What are the consequences of dropping the 60-second rule? When LR exits normally, there are no consequences, since LR writes out a consistent snapshot of the preferences right before exiting.
But if LR exits abnormally, consider the alternative states of the preferences file:
- With the 60-second rule, the preferences file will contain key values that are no older than 60 seconds, capturing a very recent state of the application. But the file could contain inconsistent values, causing the incorrect behavior reported on the community forums and the countless recommendations to “reset preferences”.
- Without the 60-second rule, the preferences file could contain key values that are much older, going back to when the user last paused for at least 30 seconds, which might be tens of minutes ago.
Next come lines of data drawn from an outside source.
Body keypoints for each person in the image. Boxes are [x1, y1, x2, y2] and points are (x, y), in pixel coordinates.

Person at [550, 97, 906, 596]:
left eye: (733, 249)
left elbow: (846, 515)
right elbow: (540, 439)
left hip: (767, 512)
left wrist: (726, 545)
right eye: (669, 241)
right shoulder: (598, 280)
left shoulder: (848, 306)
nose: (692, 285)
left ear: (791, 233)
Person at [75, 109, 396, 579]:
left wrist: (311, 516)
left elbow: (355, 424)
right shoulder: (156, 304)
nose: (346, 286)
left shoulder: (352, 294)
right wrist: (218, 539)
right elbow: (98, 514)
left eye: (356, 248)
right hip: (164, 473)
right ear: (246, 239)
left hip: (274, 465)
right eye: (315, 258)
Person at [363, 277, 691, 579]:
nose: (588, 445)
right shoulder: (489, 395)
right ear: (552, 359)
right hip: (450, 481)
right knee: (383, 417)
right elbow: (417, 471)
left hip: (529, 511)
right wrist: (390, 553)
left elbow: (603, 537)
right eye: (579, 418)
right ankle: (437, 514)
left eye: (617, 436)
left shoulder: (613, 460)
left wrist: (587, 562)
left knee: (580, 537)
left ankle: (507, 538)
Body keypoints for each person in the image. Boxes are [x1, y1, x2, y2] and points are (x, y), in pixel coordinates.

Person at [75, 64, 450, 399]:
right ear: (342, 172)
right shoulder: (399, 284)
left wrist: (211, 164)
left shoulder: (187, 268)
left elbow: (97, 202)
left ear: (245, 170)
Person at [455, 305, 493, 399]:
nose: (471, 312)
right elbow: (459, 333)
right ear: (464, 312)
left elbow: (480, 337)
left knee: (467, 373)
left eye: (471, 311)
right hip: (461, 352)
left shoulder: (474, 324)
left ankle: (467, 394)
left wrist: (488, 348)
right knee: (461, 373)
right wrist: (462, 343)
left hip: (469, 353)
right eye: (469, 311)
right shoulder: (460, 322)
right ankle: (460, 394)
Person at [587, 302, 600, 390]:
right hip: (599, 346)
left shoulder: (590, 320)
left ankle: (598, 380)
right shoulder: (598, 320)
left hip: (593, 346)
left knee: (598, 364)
But the captured values are consistent, and LR will behave correctly on restart.
The second alternative is clearly preferable. After an abnormal exit, users may be mildly disappointed that some changes they made to the user-interface state were lost, but they’ll instinctively know how to recover from that easily. But with the first alternative, with LR now misbehaving in strange new ways or even crashing, the user has little idea what’s going wrong or how to recover.
Finally, the team should verify that, when LR exits, all tasks that write preferences have actually terminated before writing the preferences file.
Demonstrating the Race Condition
It’s easy to demonstrate the race condition between assigning preference keys and the background task writing the preferences file. Install this plugin in a Windows LR:
https://www.dropbox.com/s/1gufmz0bwubu8o9/testprefswriting.lrdevplugin.zip?dl=0
Do File > Plug-in Extras > Test Preferences Writing, which starts a background task testing for the race condition.
Next, select about a thousand photos and either scroll Grid view continuously with the Page Up and Page Down keys or do long-running operations such as Read Metadata From File, Save Metadata To File, syncing a change to Exposure, or exporting the photos. Usually an inconsistency is detected within 30 – 90 seconds, and the plugin will show this message and terminate:
The plugin’s background task executes this loop:
for i = 1, math.huge do
prefs.key1 = i
sleep (0.001)
prefs.key2 = i
The sleep() simulates an expression that yields to another task during its evaluation.
The plugin checks the contents of the preferences file once a second, checking whether key1 and key2 have identical values.
Performing long-running user operations during the plugin’s execution will delay the sleep() call’s return, sometimes by as much as 10 seconds, making it more likely that the scheduler will run the background preferences task before the sleep() returns.
Windows versus Mac
I’ve done most of my close examination of this issue on Windows, because it’s easier to observe when preferences get saved to a file. Mac LR uses the “plist” mechanism of Mac OS, which caches preferences in memory and does the writing of preferences to disk, and this makes it harder to observe from the outside what LR is doing. I’m sure that a similar race condition exists on Mac, though perhaps at a different frequency. But the same general approach should apply.